### Work to complete
**a)** In the boiler market article, how much new solid fuel boiler plant capacity did some estimates predict?
**b)** Edit the boiler market article by writing out everything from "The slumping economy" down to "in Las Vegas.", with "tempered" changed to "dampened".

By: Brian K. Schimmoller, Managing Editor
A growing desire for fuel diversification is driving interest in the boiler market and pulling it out from the shadows.
Less than a year ago, the boiler market appeared poised for a substantial resurgence, ready to take a bold step from behind the gas boom’s large shadow. In the aftermath of the dramatic gas price spikes in late 2000 and early 2001, several analysts predicted significant demand for new solid fuel boiler plants, 50,000 MW or more of new capacity by some estimates.
The slumping economy and the plunge in gas prices have tempered this demand somewhat, although there is still enough boiler-based project development pending to be called a solid resurgence. In many of these projects, however, the primary justification for pursuing a solid fuel boiler plant rather than a gas-fired plant has shifted from the fuel price differential to the desire for fuel diversification. “Most merchant plant developers seem to believe that fuel diversity means some firm gas and some spot gas,” said Jack Makuch with Consulting Services International in a paper presented at POWER-GEN International this past December in Las Vegas.
While that tongue-in-cheek remark may not be entirely fair to merchant plant developers, it does bring attention to the dangers of over-reliance on one fuel supply, both at the micro-level (for individual companies) and macro-level (for the entire country). Some developers and utilities are reacting to this potential problem by actively seeking to reduce their reliance on natural gas and its susceptibility to price spikes caused by events outside the fuel users control. Wisconsin Energy Corp. specifically refers to the need to “maintain a diverse generation mix” in supporting its decision to pursue additional coal-fired generation capacity. MidAmerican Energy espouses a similar philosophy in justifying its proposed coal-fired Council Bluffs, Iowa facility: “MidAmerican is committed to a diversity of generation sourcesellipseBut coal is the backbone of our and the nation’s generation because it is plentiful, economical and located here in the United States.”

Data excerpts
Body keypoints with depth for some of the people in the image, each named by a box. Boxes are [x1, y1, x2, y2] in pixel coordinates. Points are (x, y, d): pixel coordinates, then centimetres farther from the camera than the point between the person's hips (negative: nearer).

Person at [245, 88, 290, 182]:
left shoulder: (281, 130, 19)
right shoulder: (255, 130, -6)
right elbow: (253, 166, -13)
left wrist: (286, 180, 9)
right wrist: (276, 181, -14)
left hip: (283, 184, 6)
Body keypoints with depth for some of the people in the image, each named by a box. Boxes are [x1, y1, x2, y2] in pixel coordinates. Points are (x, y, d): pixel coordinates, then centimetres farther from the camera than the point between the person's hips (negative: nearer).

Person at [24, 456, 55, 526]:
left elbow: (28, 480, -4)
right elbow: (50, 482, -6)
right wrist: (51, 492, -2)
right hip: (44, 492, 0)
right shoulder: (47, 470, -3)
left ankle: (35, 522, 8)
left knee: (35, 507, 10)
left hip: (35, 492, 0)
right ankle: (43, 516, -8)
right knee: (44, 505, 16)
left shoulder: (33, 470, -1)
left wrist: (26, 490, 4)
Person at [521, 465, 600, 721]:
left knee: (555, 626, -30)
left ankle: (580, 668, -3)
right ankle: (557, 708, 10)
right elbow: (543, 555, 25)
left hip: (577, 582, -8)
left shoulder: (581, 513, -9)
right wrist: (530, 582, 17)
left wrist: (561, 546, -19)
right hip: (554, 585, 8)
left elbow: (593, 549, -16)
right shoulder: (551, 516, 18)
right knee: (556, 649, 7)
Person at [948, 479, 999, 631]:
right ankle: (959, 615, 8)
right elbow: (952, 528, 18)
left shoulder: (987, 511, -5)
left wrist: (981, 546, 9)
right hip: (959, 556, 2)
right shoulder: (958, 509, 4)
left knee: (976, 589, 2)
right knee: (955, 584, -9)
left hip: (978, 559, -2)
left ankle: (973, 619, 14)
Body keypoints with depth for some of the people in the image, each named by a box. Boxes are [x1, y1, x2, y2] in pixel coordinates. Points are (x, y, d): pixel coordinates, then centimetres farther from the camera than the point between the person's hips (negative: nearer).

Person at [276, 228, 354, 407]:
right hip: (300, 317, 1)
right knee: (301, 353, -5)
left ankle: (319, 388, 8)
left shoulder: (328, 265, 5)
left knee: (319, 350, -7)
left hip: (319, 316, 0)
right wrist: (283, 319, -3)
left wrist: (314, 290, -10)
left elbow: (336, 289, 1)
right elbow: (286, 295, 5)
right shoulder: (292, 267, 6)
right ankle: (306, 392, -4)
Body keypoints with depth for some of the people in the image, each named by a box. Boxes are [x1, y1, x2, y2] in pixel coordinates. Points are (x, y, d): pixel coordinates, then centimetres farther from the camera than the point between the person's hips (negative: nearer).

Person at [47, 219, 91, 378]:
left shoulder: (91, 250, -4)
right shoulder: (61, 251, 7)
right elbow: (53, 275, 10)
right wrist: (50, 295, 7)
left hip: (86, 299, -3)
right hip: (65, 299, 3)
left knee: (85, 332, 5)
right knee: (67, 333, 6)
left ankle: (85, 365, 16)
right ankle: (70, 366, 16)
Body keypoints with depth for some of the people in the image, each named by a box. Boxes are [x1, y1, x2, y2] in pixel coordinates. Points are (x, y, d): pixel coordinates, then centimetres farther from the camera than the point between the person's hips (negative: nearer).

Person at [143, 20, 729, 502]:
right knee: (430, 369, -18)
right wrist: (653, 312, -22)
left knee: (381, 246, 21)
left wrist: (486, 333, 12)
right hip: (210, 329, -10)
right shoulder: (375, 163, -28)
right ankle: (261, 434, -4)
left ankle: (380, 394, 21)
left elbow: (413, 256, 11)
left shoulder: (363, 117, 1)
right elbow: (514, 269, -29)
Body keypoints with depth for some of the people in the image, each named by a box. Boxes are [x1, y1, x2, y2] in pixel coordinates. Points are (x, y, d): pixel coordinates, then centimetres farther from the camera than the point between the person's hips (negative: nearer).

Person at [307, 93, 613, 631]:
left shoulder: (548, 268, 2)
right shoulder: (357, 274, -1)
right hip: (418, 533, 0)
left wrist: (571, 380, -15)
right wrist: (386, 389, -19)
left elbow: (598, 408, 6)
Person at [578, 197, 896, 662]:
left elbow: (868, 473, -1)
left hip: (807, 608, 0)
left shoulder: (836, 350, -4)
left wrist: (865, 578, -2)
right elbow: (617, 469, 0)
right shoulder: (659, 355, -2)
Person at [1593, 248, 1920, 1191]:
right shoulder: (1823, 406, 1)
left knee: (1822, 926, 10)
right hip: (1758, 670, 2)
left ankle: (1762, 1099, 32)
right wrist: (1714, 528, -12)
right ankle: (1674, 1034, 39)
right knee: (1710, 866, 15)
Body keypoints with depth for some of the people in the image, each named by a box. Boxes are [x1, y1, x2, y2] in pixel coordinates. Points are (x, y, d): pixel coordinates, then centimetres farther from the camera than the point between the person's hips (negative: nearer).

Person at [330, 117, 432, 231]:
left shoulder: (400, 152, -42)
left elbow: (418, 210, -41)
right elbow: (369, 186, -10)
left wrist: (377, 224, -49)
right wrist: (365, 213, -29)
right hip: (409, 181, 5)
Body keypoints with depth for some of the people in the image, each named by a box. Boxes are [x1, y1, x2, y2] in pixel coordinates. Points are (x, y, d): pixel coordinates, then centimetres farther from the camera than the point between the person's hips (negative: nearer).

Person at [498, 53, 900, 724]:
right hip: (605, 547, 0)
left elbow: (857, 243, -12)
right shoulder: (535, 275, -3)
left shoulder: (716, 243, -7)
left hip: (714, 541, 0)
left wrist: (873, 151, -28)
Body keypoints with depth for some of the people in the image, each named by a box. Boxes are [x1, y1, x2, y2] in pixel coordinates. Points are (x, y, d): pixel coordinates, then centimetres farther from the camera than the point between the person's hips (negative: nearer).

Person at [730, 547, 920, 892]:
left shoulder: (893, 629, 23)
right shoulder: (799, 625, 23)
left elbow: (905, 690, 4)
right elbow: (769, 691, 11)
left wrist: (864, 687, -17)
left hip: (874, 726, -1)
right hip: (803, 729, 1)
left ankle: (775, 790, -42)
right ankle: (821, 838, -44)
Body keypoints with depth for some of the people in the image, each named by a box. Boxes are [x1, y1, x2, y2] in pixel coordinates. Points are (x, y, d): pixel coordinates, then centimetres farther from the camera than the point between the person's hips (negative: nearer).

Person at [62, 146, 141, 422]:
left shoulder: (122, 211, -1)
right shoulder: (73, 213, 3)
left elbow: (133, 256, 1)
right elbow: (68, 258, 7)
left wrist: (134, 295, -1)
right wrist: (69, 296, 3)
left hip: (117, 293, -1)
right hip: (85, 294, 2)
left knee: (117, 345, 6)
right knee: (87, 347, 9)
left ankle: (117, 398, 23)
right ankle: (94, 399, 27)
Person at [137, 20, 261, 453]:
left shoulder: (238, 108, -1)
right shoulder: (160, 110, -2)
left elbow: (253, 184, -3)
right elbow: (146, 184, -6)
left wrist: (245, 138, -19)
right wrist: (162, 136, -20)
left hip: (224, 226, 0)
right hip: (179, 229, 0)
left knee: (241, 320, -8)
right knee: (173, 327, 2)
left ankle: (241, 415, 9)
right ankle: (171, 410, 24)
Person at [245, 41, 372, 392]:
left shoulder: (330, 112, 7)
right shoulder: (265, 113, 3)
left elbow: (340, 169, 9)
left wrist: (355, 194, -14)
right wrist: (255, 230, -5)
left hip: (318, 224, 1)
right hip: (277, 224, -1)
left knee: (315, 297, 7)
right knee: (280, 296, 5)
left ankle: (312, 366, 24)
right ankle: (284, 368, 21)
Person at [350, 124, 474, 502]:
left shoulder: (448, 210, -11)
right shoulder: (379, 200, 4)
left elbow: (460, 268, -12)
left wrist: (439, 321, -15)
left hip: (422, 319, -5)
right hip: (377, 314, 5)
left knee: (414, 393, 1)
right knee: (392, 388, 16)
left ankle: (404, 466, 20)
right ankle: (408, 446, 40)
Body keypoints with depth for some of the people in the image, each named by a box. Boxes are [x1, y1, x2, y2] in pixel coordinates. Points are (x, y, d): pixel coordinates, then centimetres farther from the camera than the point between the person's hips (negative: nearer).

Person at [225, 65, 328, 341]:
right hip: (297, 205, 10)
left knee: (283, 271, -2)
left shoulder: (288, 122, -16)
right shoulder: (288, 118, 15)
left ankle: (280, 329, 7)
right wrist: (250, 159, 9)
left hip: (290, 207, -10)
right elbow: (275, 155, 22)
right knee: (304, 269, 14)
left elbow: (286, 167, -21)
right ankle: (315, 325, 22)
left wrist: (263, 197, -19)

### Exercise responses
**a)** 50,000 MW or more.

**b)**
The slumping economy and the plunge in gas prices have dampened this demand somewhat, although there is still enough boiler-based project development pending to be called a solid resurgence. In many of these projects, however, the primary justification for pursuing a solid fuel boiler plant rather than a gas-fired plant has shifted from the fuel price differential to the desire for fuel diversification. “Most merchant plant developers seem to believe that fuel diversity means some firm gas and some spot gas,” said Jack Makuch with Consulting Services International in a paper presented at POWER-GEN International this past December in Las Vegas.